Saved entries
__________

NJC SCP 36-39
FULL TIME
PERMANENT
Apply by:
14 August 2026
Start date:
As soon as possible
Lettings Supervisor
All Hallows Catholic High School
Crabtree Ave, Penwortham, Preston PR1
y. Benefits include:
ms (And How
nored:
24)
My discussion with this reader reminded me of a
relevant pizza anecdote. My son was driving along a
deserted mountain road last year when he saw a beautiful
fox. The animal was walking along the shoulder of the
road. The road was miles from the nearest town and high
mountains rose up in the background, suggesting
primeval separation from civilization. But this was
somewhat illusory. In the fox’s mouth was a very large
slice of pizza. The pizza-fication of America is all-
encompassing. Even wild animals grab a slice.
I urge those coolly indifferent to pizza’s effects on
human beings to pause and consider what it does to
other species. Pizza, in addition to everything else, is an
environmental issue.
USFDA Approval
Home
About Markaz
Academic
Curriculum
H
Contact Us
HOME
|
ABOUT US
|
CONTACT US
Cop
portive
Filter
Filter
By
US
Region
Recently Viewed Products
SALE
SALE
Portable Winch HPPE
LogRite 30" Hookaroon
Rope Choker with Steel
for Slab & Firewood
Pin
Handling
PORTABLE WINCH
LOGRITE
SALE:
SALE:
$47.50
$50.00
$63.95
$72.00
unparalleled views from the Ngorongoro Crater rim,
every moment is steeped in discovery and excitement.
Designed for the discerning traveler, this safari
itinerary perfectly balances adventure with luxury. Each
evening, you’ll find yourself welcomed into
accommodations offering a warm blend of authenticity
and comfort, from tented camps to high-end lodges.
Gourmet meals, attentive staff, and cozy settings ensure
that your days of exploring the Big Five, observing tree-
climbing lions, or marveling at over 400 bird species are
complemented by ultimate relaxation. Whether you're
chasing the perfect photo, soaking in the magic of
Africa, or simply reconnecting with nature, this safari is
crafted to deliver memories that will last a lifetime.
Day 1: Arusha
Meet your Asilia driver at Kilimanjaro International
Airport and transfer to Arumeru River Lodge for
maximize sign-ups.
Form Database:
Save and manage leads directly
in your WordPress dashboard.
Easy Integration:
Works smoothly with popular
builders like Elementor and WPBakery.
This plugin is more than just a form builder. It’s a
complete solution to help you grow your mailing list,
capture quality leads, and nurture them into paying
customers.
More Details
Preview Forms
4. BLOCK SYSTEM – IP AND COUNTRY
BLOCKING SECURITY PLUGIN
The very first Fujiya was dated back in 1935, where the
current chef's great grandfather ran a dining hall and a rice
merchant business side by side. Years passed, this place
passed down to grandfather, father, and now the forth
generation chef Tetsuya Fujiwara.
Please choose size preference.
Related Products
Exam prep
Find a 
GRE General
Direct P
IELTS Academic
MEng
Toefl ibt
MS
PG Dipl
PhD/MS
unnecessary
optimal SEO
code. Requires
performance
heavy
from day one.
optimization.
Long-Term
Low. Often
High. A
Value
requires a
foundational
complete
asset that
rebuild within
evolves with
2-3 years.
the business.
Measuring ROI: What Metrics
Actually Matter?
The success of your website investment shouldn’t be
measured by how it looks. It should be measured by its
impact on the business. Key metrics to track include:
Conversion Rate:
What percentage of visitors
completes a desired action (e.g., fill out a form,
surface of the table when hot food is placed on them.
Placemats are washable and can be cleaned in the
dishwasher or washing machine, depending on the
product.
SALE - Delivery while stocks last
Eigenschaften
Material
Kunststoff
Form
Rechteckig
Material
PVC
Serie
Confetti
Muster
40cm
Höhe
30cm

__________

Task requirements
Filter the records above, keeping each line that contains the word "last".

Task result
deserted mountain road last year when he saw a beautiful
crafted to deliver memories that will last a lifetime.
SALE - Delivery while stocks last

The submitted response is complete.